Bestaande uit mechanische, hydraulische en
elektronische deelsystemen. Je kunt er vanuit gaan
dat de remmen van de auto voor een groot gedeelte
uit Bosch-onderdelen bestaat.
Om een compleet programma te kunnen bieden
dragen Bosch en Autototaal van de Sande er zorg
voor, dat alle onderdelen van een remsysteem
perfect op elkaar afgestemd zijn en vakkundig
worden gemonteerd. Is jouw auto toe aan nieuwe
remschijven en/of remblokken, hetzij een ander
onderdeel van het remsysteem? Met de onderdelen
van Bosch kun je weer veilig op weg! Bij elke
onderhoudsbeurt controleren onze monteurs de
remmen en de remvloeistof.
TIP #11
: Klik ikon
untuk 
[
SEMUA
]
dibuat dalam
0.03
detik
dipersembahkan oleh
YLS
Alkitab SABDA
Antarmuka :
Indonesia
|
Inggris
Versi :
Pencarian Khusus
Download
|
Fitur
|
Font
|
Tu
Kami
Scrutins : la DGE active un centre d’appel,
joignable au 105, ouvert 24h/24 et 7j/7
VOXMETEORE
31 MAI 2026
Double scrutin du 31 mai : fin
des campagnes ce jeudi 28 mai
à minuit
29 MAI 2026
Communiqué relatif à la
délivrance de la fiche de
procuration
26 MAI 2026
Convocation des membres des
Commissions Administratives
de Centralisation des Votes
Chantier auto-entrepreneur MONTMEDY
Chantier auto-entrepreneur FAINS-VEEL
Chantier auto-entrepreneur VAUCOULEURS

==

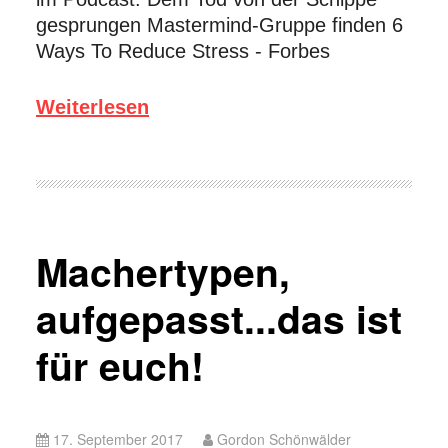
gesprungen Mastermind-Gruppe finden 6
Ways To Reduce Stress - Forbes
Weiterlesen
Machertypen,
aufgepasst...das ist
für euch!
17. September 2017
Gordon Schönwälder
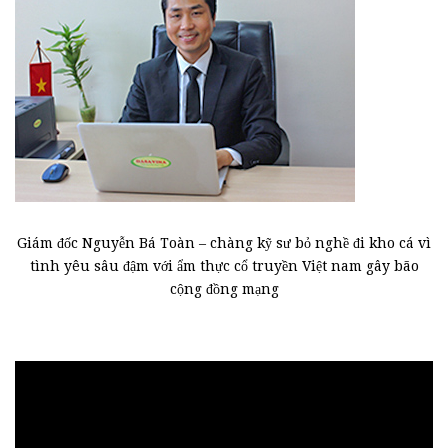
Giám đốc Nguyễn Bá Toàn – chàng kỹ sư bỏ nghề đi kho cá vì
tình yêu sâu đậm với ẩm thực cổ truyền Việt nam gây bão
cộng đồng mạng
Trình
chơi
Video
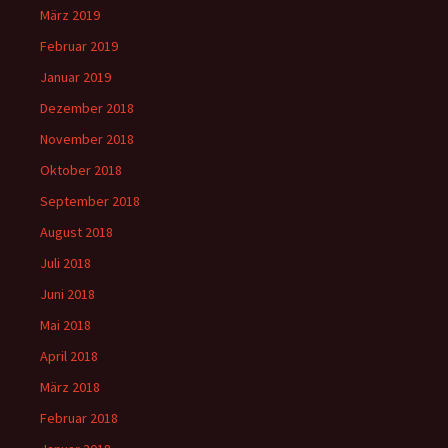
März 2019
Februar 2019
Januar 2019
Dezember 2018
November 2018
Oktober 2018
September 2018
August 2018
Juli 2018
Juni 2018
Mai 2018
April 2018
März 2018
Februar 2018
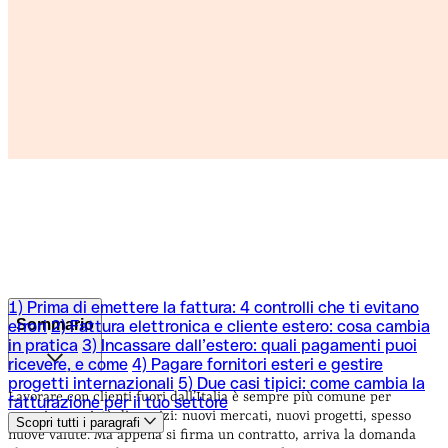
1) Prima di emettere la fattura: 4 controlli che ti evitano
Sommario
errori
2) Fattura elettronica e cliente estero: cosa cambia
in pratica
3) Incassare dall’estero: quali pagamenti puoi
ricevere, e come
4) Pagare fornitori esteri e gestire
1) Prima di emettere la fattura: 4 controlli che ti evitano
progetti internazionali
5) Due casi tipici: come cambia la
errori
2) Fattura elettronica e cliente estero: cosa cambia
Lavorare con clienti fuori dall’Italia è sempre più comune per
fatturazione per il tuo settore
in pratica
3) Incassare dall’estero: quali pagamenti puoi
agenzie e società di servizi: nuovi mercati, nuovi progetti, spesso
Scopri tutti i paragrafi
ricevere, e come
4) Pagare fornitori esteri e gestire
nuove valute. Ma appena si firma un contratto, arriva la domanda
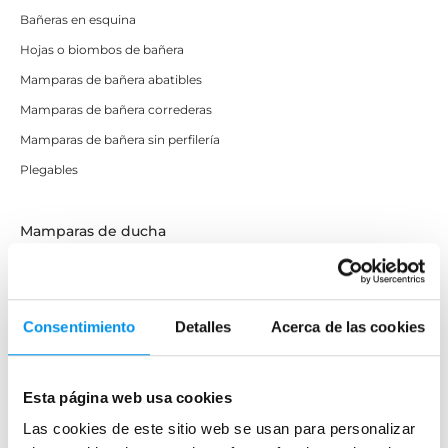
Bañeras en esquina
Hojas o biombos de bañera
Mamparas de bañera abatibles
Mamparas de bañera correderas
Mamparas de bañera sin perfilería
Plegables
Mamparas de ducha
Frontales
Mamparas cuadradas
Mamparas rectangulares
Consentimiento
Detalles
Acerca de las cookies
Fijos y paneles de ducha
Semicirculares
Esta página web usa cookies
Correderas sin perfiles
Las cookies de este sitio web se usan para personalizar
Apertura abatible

==

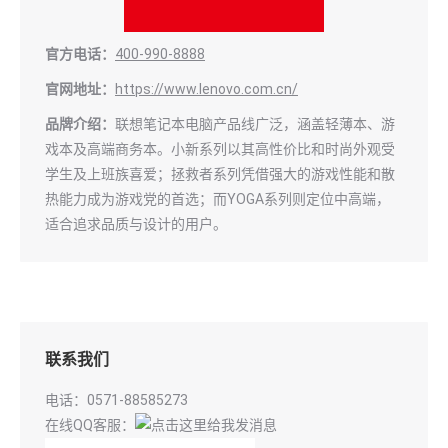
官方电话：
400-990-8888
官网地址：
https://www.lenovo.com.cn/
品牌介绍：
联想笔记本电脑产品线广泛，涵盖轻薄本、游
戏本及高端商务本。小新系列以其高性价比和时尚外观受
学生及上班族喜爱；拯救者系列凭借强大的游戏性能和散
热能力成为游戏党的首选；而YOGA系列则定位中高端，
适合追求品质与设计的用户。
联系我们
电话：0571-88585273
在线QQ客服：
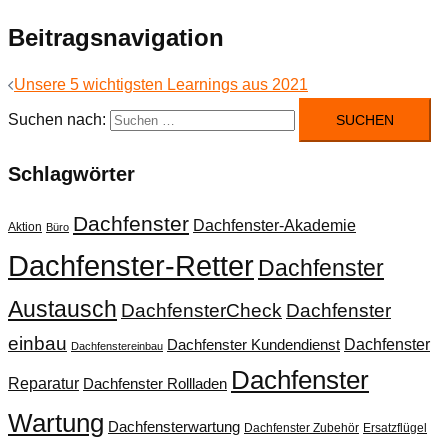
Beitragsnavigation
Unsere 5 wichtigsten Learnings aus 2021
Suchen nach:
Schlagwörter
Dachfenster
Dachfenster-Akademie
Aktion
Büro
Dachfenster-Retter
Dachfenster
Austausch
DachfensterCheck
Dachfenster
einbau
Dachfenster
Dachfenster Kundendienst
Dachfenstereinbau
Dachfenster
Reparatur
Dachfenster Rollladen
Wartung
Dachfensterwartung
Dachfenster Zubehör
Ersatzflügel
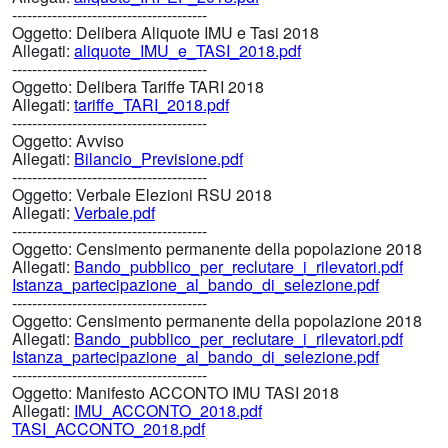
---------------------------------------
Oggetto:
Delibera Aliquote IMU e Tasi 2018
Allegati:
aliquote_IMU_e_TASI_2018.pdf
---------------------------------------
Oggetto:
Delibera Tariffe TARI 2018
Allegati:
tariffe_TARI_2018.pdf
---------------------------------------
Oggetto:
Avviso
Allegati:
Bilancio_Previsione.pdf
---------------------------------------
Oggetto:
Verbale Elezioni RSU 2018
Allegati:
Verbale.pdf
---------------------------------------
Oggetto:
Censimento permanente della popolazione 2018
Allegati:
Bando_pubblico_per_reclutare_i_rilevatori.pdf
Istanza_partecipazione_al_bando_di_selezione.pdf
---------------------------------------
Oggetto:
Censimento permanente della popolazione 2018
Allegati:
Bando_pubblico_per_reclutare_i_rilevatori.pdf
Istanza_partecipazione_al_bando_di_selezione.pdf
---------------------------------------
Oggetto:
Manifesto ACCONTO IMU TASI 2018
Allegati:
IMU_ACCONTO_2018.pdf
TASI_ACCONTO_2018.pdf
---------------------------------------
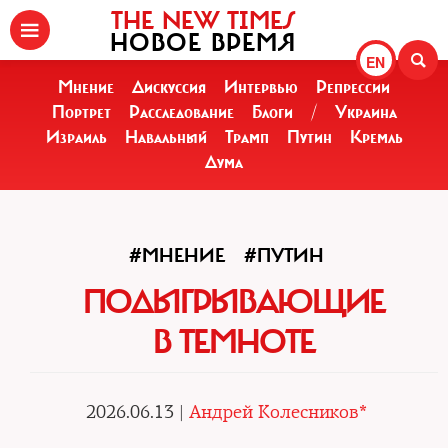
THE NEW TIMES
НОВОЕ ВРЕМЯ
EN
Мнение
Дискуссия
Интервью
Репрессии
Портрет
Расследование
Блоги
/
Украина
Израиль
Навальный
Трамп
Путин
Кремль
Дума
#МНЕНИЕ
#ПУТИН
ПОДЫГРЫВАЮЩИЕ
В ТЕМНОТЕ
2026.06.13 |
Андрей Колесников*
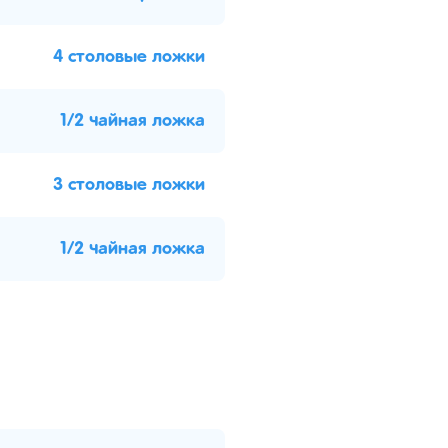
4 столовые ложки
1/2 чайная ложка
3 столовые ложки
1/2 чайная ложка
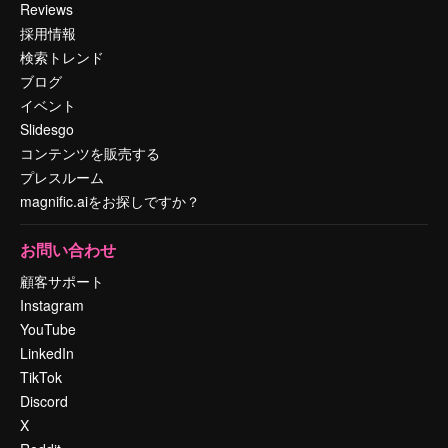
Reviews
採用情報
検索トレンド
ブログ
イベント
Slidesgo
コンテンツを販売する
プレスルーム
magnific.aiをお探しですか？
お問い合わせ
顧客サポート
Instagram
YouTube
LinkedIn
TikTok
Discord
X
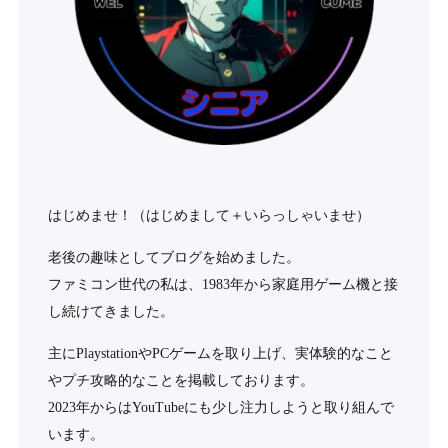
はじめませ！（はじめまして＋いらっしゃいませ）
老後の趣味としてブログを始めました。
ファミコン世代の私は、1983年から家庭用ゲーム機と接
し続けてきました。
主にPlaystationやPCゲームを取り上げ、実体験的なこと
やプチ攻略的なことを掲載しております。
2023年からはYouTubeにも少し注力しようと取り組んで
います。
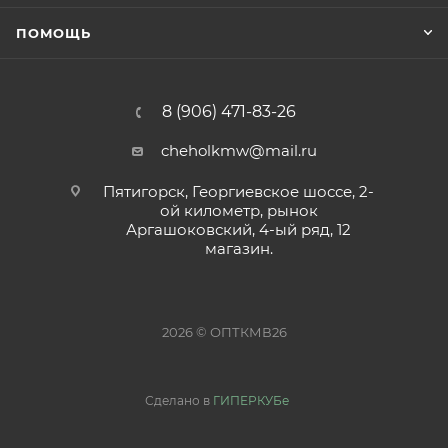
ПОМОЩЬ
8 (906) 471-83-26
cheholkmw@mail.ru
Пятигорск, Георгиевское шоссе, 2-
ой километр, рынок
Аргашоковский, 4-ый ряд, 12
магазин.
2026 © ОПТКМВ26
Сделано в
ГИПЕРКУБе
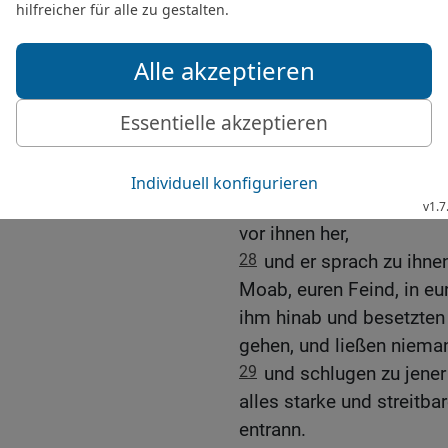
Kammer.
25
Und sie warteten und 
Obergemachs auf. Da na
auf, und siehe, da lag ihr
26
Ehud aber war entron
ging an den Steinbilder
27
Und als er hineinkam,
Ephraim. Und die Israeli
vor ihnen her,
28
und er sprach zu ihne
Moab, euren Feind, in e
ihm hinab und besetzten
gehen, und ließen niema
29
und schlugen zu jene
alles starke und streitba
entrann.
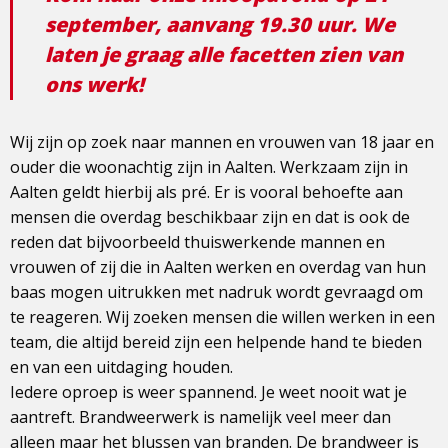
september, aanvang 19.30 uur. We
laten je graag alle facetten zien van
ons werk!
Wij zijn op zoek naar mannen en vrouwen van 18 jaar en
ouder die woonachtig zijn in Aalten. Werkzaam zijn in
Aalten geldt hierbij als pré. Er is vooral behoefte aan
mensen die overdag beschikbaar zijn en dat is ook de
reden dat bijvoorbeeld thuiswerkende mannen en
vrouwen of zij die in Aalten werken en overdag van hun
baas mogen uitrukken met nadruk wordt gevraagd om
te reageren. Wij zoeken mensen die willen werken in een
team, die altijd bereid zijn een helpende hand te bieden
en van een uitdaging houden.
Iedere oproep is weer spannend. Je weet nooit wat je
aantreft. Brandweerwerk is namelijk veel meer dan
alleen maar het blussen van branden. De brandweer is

=== EXERCISE INSTRUCTIONS ===
Please rewrite everything from the line containing "4 столовые ложки" down to the line containing "alleen maar het", replacing "Iedere oproep" with "Elke oproep" and keeping all else unchanged. Give only those lines, without the pictures.

=== RESULT FOR THIS TASK ===
4 столовые ложки
1/2 чайная ложка
3 столовые ложки
1/2 чайная ложка
Reviews
採用情報
検索トレンド
ブログ
イベント
Slidesgo
コンテンツを販売する
プレスルーム
magnific.aiをお探しですか？
お問い合わせ
顧客サポート
Instagram
YouTube
LinkedIn
TikTok
Discord
X
はじめませ！（はじめまして＋いらっしゃいませ）
老後の趣味としてブログを始めました。
ファミコン世代の私は、1983年から家庭用ゲーム機と接
し続けてきました。
主にPlaystationやPCゲームを取り上げ、実体験的なこと
やプチ攻略的なことを掲載しております。
2023年からはYouTubeにも少し注力しようと取り組んで
います。
ПОМОЩЬ
8 (906) 471-83-26
cheholkmw@mail.ru
Пятигорск, Георгиевское шоссе, 2-
ой километр, рынок
Аргашоковский, 4-ый ряд, 12
магазин.
2026 © ОПТКМВ26
Сделано в
ГИПЕРКУБе
Kammer.
25
Und sie warteten und 
Obergemachs auf. Da na
auf, und siehe, da lag ihr
26
Ehud aber war entron
ging an den Steinbilder
27
Und als er hineinkam,
Ephraim. Und die Israeli
vor ihnen her,
28
und er sprach zu ihne
Moab, euren Feind, in e
ihm hinab und besetzten
gehen, und ließen niema
29
und schlugen zu jene
alles starke und streitba
entrann.
september, aanvang 19.30 uur. We
laten je graag alle facetten zien van
ons werk!
Wij zijn op zoek naar mannen en vrouwen van 18 jaar en
ouder die woonachtig zijn in Aalten. Werkzaam zijn in
Aalten geldt hierbij als pré. Er is vooral behoefte aan
mensen die overdag beschikbaar zijn en dat is ook de
reden dat bijvoorbeeld thuiswerkende mannen en
vrouwen of zij die in Aalten werken en overdag van hun
baas mogen uitrukken met nadruk wordt gevraagd om
te reageren. Wij zoeken mensen die willen werken in een
team, die altijd bereid zijn een helpende hand te bieden
en van een uitdaging houden.
Elke oproep is weer spannend. Je weet nooit wat je
aantreft. Brandweerwerk is namelijk veel meer dan
alleen maar het blussen van branden. De brandweer is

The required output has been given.